Yoga Your Back Pain Away!

Many people will experience back pain at some time in their life. The traditional treatment for low back pain is increasing core strength to increase flexibility on tight muscles, provide better stabilization of the spine and exercises to correct the muscle imbalances. The muscles surrounding the spine provide stability and support of the spinal column. All the muscles between the hips and shoulders are included. These muscles are referred to as the core muscles. Back pain can be caused by muscle imbalances of any of these muscles.

You will hear many people complain of back pain occasionally. About 75% to 85% of the people experience back pain at some point of time in their life. The most common area of back pain is the lumbar region of the spine. This is the region that bears most of the body weight. Sudden twisting and bending can cause injury to the back. Back pain also occurs when the muscles get stiff because of poor posture. Back exercise stretches the stiff muscles to provide relief.

Make your back work for you.

No matter, what our jobs, all use our back every day when we’re sitting, standing, lifting, even lying down. A back injury can result in pain, disability, and even loss of income if it prevents us from doing our jobs. Together with proper lifting techniques, back exercises are one of the most important things each of us can do to strengthen our backs and help protect them from accidental injury and sports injuries. The right back exercises, when done on a daily basis, can help you to keep your back fitness at the best possible level.

Remember, though, if you are experiencing back pain of any sort, check with a healthcare professional before doing these or any exercises. Do the exercise according to the medical advice rendered by that professional. Sciatica is the disease which affects nerves of the back. To control the back pain due to the nerve disease you must undergo strength training in physiotherapy.
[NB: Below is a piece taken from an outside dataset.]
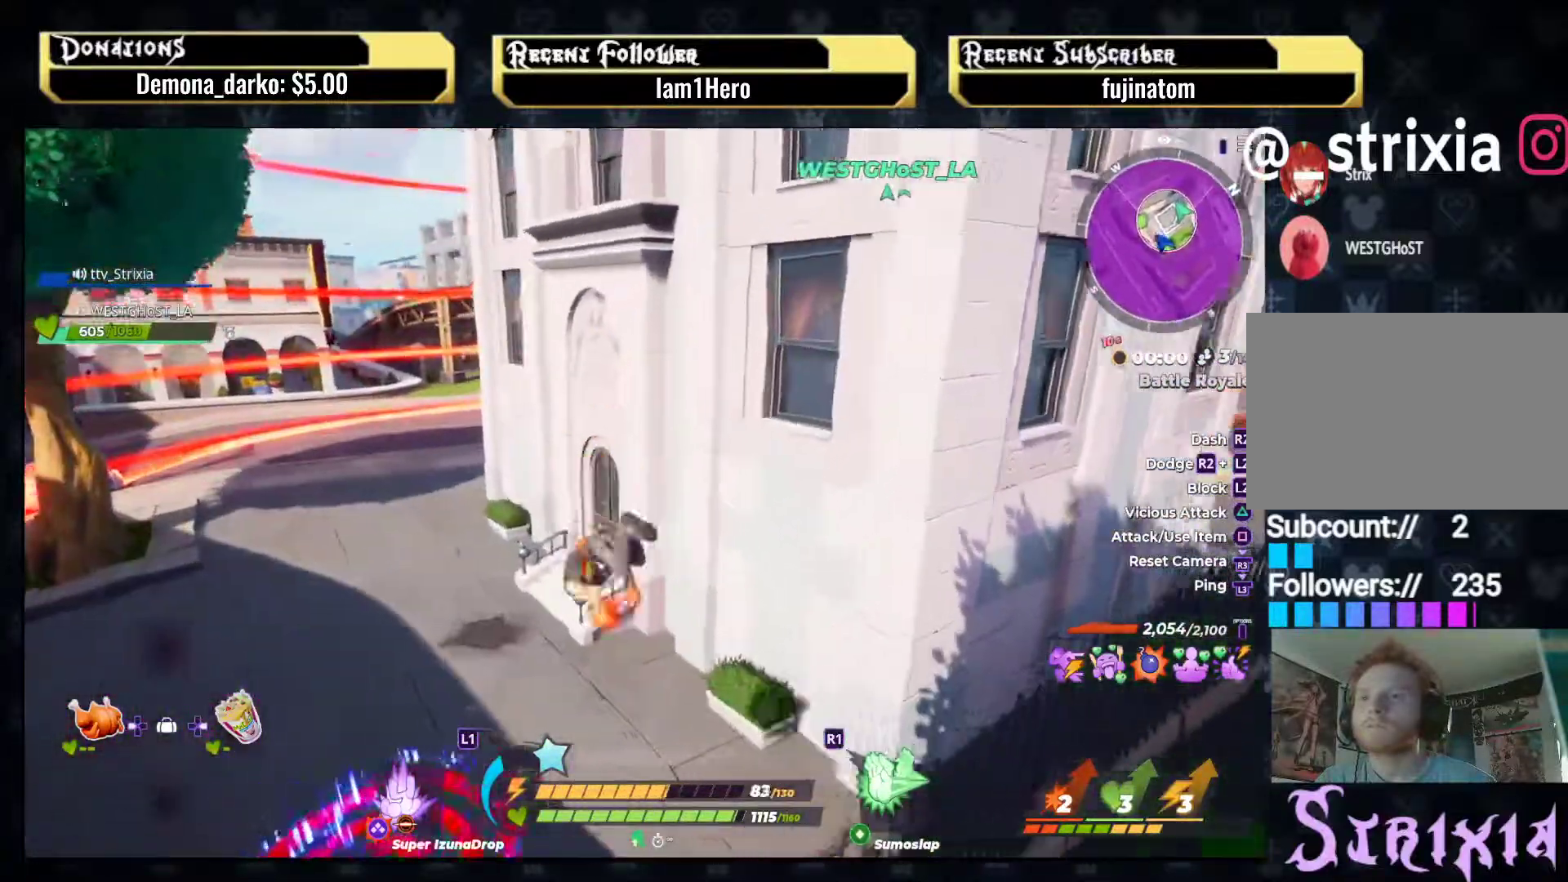
{"dt_ms": 500, "buttons": ["CROSS"], "left_stick": "up-left", "right_stick": "center", "events": [[100, "right_stick", "up-right"], [233, "left_stick", "up-left"], [367, "right_stick", "center"], [433, "CROSS", "down"]]}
If you understand the concepts of how backs get injured by bad back habits you can easily tell if you are moving in healthy ways, if an exercise will help or harm, or if you’re doing a good exercise in a bad way. Most people spend their lives doing activities with poor posture that rounds their lower back. They sit, stand, walk, and exercise round-shouldered and round-backed. This shortens chest and shoulder muscles in front, and over stretches and weakens your back. Between your back bones (vertebrae) above and below the disc.

Yoga back strengthening exercises

Yoga asanas are one of the better ways to relieve yourself from back pain and lead a healthy life. It is important to ensure that asanas are worked within a range of motion, so as not to further strain the painful back. In case you experience pain while doing some poses, stop immediately. Avoid sudden movements and jerks when performing back exercises, even though it maybe hard to perform the steps in a slow and controlled motion.

People suffering from lower back problems face various problems while working out. It is important to get into an exercise routine gradually and build muscle power. Always performing back exercises after consulting your trainer. It is also important to understand that back pain doesn’t develop overnight and hence restoration of the back will also take time.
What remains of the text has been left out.